Mons: entre code rouge et code orange, les universités tentent de se préparer

Mais à ce stade, le retour des cours en présentiel est impossible.

Mons: entre code rouge et code orange, les universités tentent de se préparer
©AVPRESS
E. Brl.

Moralement épuisés, en difficulté ou carrément en décrochage scolaire, les étudiants sortent du silence et donnent désormais de la voix pour réclamer un retour dans les auditoires, aussi souvent que possible. Il faut écrire que depuis des mois, la norme est restée inchangée : une majorité des cours doit être dispensée à distance.

Sur le campus de l’UCLouvain, on prépare pourtant activement le retour des étudiants dans les auditoires. L’université vient en effet de boucler la mise en place d’une nouvelle stratégie complète de reporting, tracing et testing. Une antenne de testing a ainsi vu le jour sur le campus de Louvain (elle sera opérationnelle à partir de ce lundi 8 février) et pourrait augmenter sa capacité en cas de besoin, et une seconde pourrait ouvrir sur le site de Woluwé.

Quid dès lors sur le campus montois ? Anticipe-t-on un éventuel feu vert des autorités afin d’être prêts à réaccueillir, dès que possible, les étudiants sur le site de l’UCLouvain FUCaM Mons ? "L’ensemble des campus de l’UCLouvain s’inscrit dans la même philosophie et stratégie face à l’épidémie », confirme Régis Strebelle, en charge de la communication.
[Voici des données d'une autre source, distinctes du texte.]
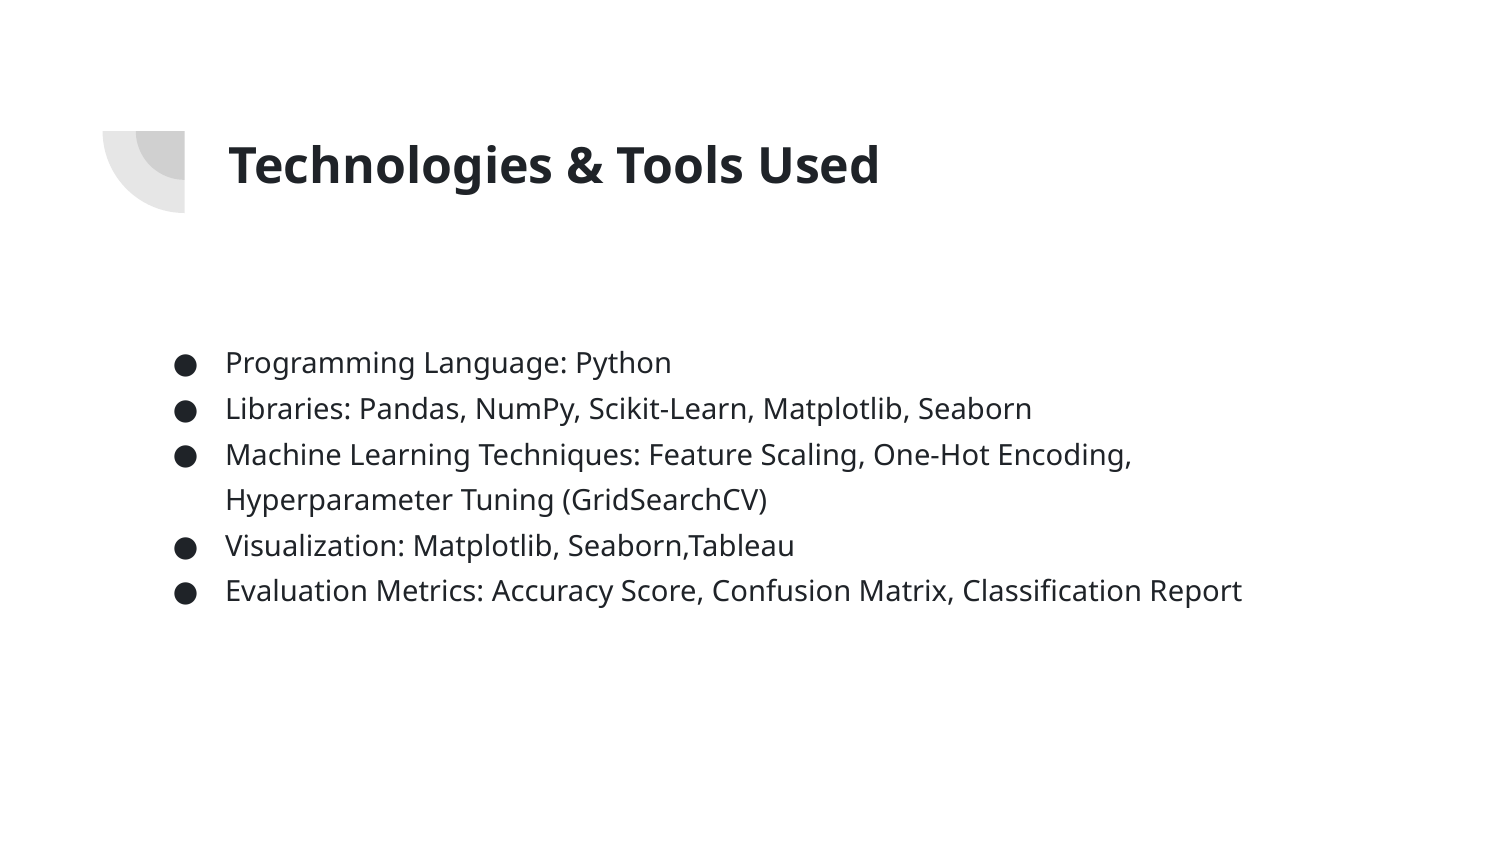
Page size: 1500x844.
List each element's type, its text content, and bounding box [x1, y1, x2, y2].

title Technologies & Tools Used [213, 98, 1368, 263]
list Programming Language: Python Libraries: Pandas, NumPy, Scikit-Learn, Matplotlib, Seaborn Machine Learning Techniques: Feature Scaling, One-Hot Encoding, Hyperparameter Tuning (GridSearchCV) Visualization: Matplotlib, Seaborn,Tableau Evaluation Metrics: Accuracy Score, Confusion Matrix, Classification Report [134, 271, 1289, 636]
Cependant, crier victoire et lever les bras au ciel en envisageant réintégrer les salles de classe serait prématuré."

"À ce jour, nous faisons toujours notre maximum pour limiter les risques de propagation du virus mais il n’est pas prévu de développer un centre de testing sur le site montois. Les cours se donnent toujours prioritairement en distanciel. Seuls quelques-uns nécessitent une présence physique des étudiants, par exemple lors de travaux pratiques (TP). À ce stade, nous respectons scrupuleusement les directives des gouvernements et attendons la suite."

Difficile en effet de faire autrement. Du côté de l’UMons, on rappelle d’ailleurs qu’aucune université ne peut avancer seule dans ce dossier. "Nous ne pourrons pas sortir du code rouge si le gouvernement n’a pas donné son feu vert", insiste Philippe Dubois, recteur. "Rien ne changera avant le 26 février prochain, au plus tôt. Basculera-t-on vers un code orange, avec une zone en présentielle contrôlée et modérée à hauteur de 20% ? Cela n’est pas de notre ressort."

Bien sûr, l’université montoise tente elle aussi d’anticiper d’éventuels changements. "Nous nous préparons pour être opérationnels si l’évolution s’avère positive. Mais nous n’avons pas toutes les cartes en main, encore moins en matière de testing : ) ce jour, tester massivement est impossible car aucun remboursement n’est prévu. Financièrement, ce n’est tenable pour aucune université !" Pour tenter de changer la donne, le conseil des recteurs francophone vient d’adresser un courrier au premier ministre.

"Tant que l’INAMI n’interviendra pas, rien ne changera. On s’inscrit davantage dans un effet d’annonce. On imagine mal comment certain établissement, qu’il s’agisse d’université ou de haute-école, pourrait pratiquer des tests et d’autres parts. Personnellement, je m’y refuse d’ailleurs ! Nous devons toutes être sur un pied d’égalité."